Religion and God: Comforting or Challenging? (Book Notes: New Religious Movements)
In New Religious Movements: A Documentary Reader, Dereck Daschke and W. Michael Ashcraft write:
In the introduction to The New Religions (1970), now a classic in the study of New Religious Movements, Jacob Needleman recalled a conversation with the famous Jewish scholar Abraham Heschel. At the time, Heschel was translating an old Jewish text, and in a dramatic moment in their conversation, he “pounded his finger on a stack of manuscript in front of him and quoted something he had just translated: ‘God is not nice, He is not an uncle. God is an earthquake.’ Needleman found this to be an apt expression of the experiences of many people who joined New Religious Movements California in the 1960s.
It's curious that the trend of religion in America has gone in the opposite direction of what Heschel describes. It's true hat conservative evangelicals, whose churches are the largest and fastest growing, are generally given to fire and brimstone, but they are also a long, long distance from the original American fundamentalists.

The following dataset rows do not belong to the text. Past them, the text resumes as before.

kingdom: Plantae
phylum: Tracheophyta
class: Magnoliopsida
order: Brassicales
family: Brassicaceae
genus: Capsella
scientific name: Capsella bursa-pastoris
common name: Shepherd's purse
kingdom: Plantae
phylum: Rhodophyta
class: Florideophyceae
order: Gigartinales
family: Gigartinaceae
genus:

These churches are emphasizing "self help" in a big way, focusing on the idea that God will help you and make you happy if you just want it enough. Early fundamentalists railed against everything — not just the obvious things like alcohol, but also things like dancing and makeup. Today, many churches host dancing events or classes on how to do makeup, not to mention all the religious diet books designed to make you look thinner and better.
What happened? The American stress on individualism has altered Christianity here in a major way. All religions in America have tended towards emphasizing individualism and self-help over self-sacrifice and community.